I considered implementing some variant of codebook decomposition scheme suggested by Tomas in the comments to the previous post but I’m still not sure if I should bother even if it looks promising. So I tried the old thresholds-based scheme instead.

And what do you know, it speeds things up considerably: my usual test sample gets encoded in 27-35 seconds (depending on thresholds) instead of 44 seconds in the usual mode. But since I don’t know what would be good thresholds I did the opposite and added a refinement mode: after deciding which codebook to use for which block I re-generate codebook using only those blocks that belong to it. Of course it increases processing time, for example that file it takes 75 seconds to encode with refinement—which is still 70% more time but still less than double (for comparison, in full ELBG mode it’s an increase from about 160 seconds to 270 seconds).

So by rough estimate selecting only relevant blocks for codebook generation shaves 20-40% off the encoding time. And splitting data into partitions and generating a codebook by parts made the process about three times faster. I suspect that with a proper approach to clustering vector quantisation can be made two-three times faster but I don’t think I want to experiment with that. I should call it a day and move to something else instead.

Quick experiments with Cinepak encoder vector quantisation

June 3rd, 2023

Out of curiosity I decided to check how partitioning input before creating a codebook affects encoding speed. So I’ve added a mode to Cinepak encoder that partitions vectors by luma variance and creates a part of common codebook just for them. The other two modes are median cut (the simplest one but also with mediocre output) and ELBG (that uses median cut to create the initial codebook—also if it’s not full that means we have all possible entries and do not need to perform ELBG at all).

Here are rough results on encoding several different files (and using different number of strips): median cut worked for 11-14 seconds, ELBG took 110-160 seconds, new mode (I decided to call it fast) takes 43-62 seconds. I think even such approximate numbers speak for themselves. Also there’s an interesting side effect: because of the partitioning it tends to produce smaller codebooks overall.

And while we’re speaking about quantisation results, here’s the first frame of waterfall sample encoded in different modes:

median cut

fast

full ELBG

As you can see, median cut produces not so good images but maybe those artefacts will make people think about the original Cinepak more. Fast mode is much nicer but it still has some artefacts (just look at the left edge of the waterfall) but if you don’t pay too much attention it’s not much worse than full ELBG.

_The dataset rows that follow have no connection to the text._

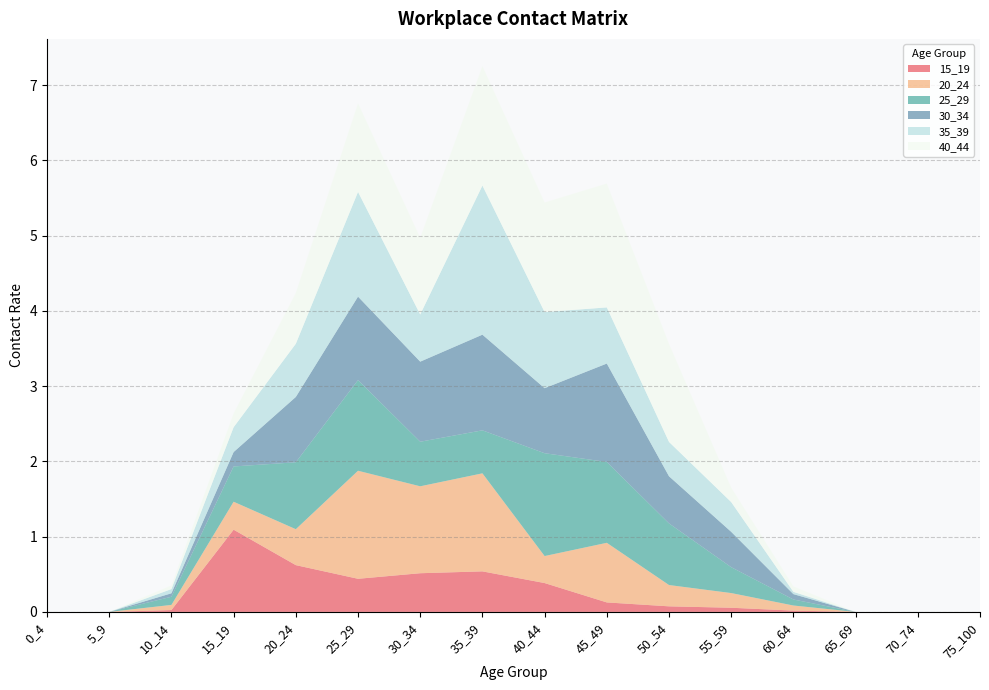

Reading right to left, what are all the values shown in this chart?

15_19: 0.0	0.0	0.0	0.0	0.1	0.1	0.1	0.4	0.5	0.5	0.4	0.6	1.1	0.0	0.0	0.0
20_24: 0.0	0.0	0.0	0.1	0.2	0.3	0.8	0.4	1.3	1.2	1.4	0.5	0.4	0.1	0.0	0.0
25_29: 0.0	0.0	0.0	0.1	0.3	0.8	1.1	1.4	0.6	0.6	1.2	0.9	0.5	0.1	0.0	0.0
30_34: 0.0	0.0	0.0	0.1	0.5	0.6	1.3	0.9	1.3	1.1	1.1	0.9	0.2	0.0	0.0	0.0
35_39: 0.0	0.0	0.0	0.0	0.4	0.5	0.7	1.0	2.0	0.6	1.4	0.7	0.3	0.1	0.0	0.0
40_44: 0.0	0.0	0.0	0.1	0.2	1.3	1.6	1.5	1.6	1.0	1.2	0.7	0.2	0.0	0.0	0.0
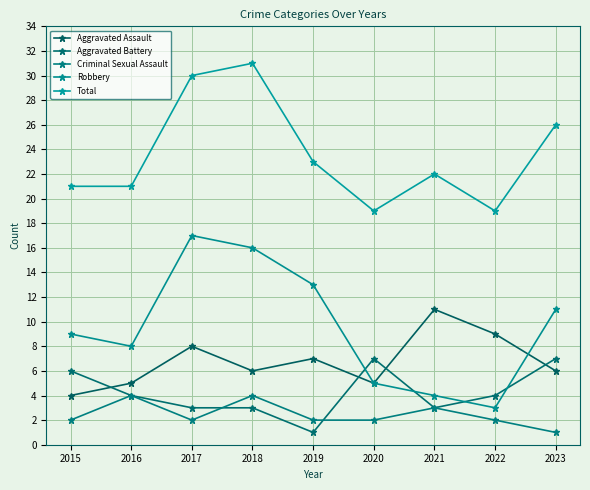

True or false: Aggravated Battery and Aggravated Assault cross at least once.

True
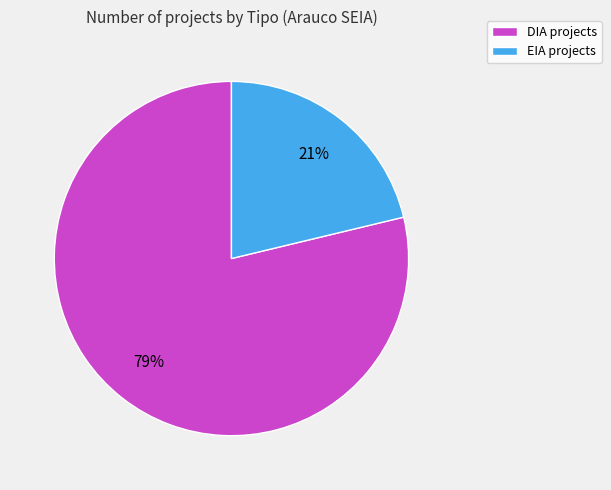

Which slice represents more than half of the pie?

DIA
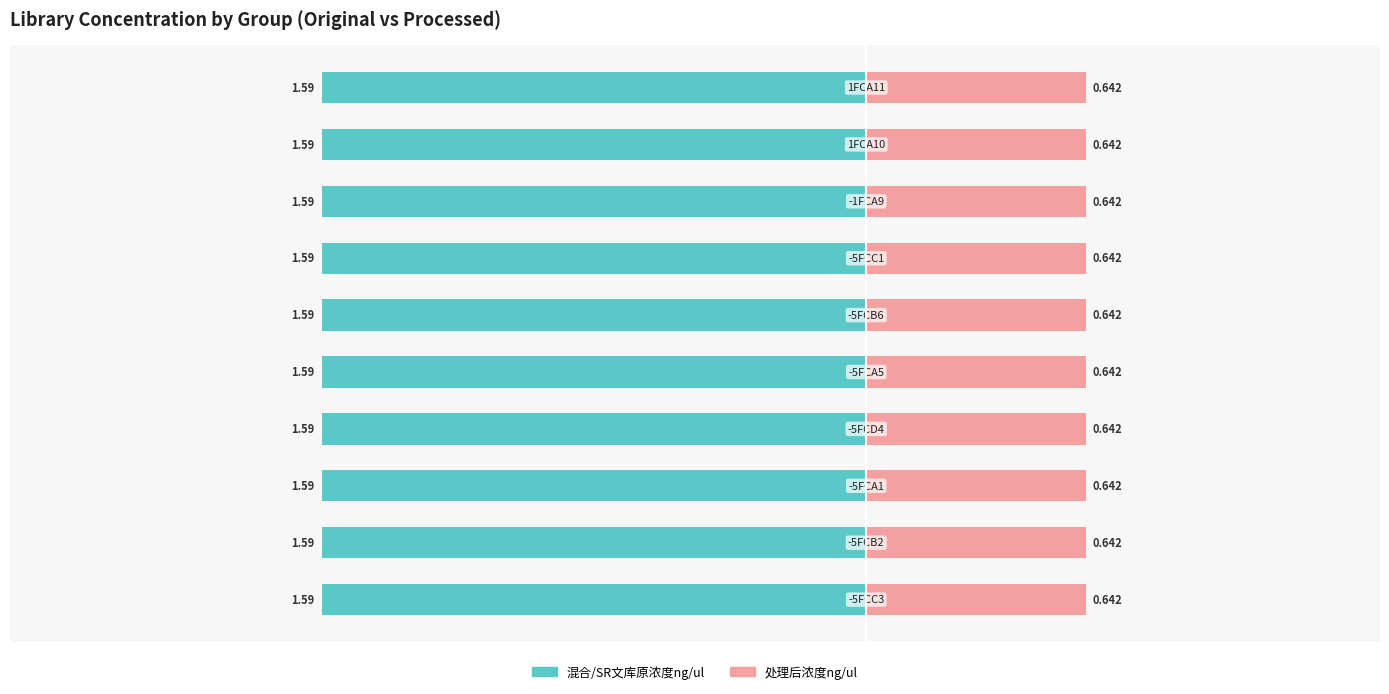

List the series in order of their peak value, lowest first.

处理后浓度ng/ul, 混合/SR文库原浓度ng/ul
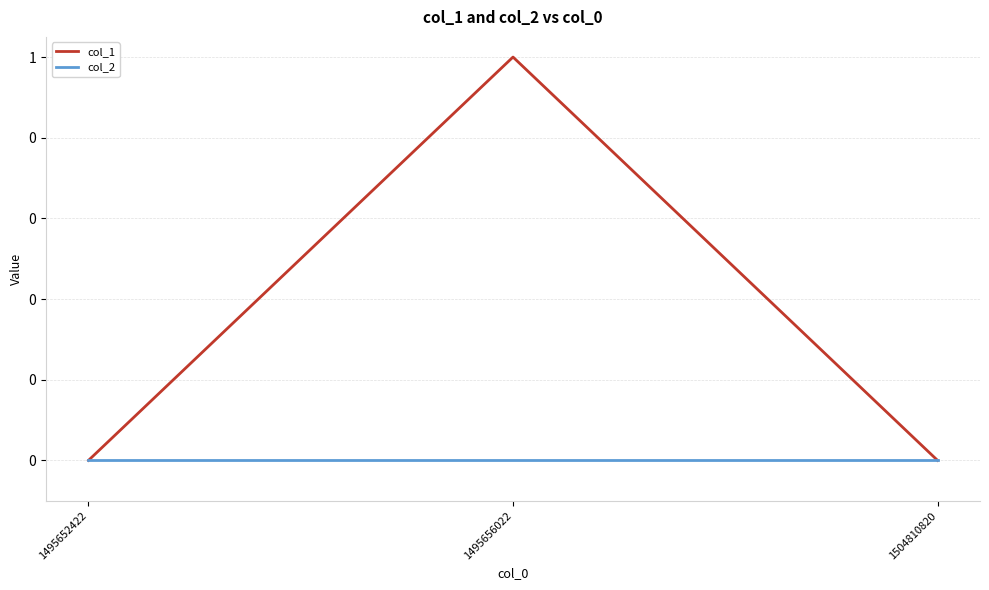

Reading right to left, extract all data points from this chart.

col_1: 0	1	0
col_2: 0	0	0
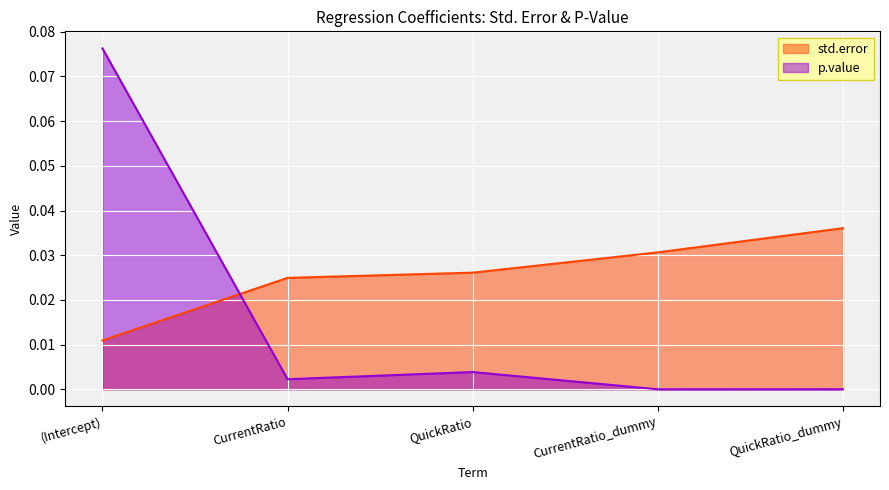

Rank the series by their maximum value, from highest to lowest.

p.value, std.error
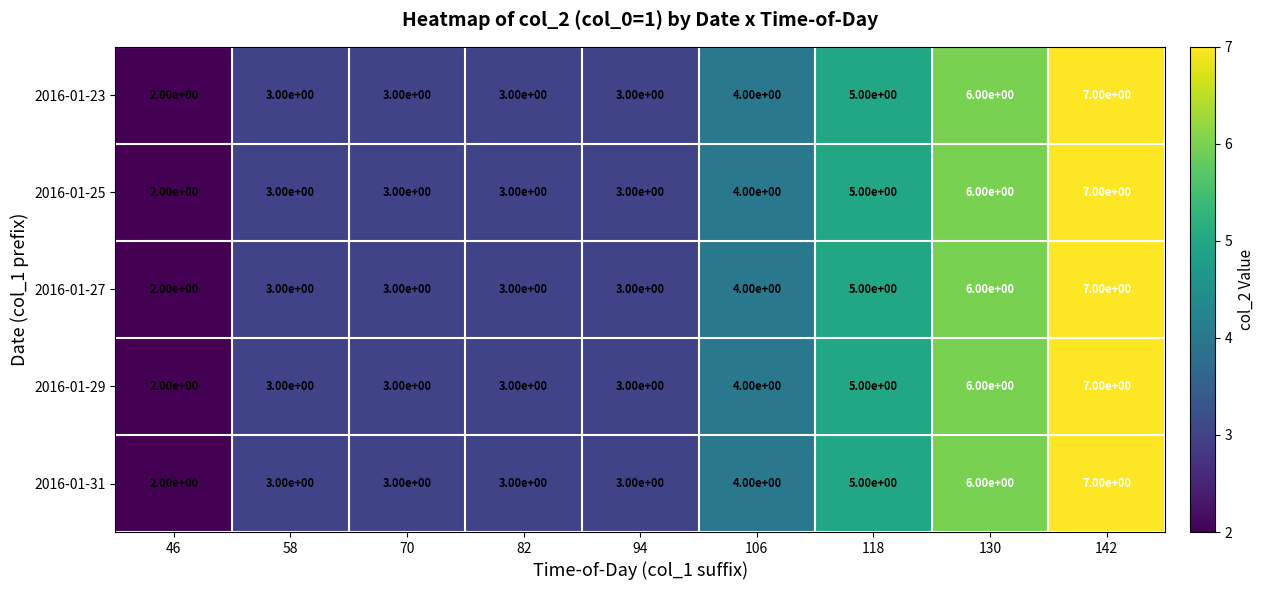

What is the sum of all 2016-01-27 values?

36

Are there ways to improve it even further? Definitely. For starters, the original encoder exploits the previous codebook to create a new one while my encoder always generates a new codebook from scratch (in theory I can skip median cut stage for inter strips but I suspect that ELBG will work much longer in this case). The second way is to fasten up the ELBG itself. From what I could see it spends most of the time determining to which cluster each of the points belong. By having some smarter structure (something like k-d tree and some caching to skip recalculating certain clusters altogether) it should be possible to speed it up in several times. Unfortunately in this case I value clarity more so I’ll leave it as is.

P.S. I may also try to see how using thresholds and block variance to decide its coding mode affects the speed and quality (as in this case we first decide how to code blocks and then form codebooks for them instead of forming codebooks first and then deciding which mode suits the current block better; and in this case we’ll have smaller sets to make codebooks from too). But I may do something different instead. Or nothing at all.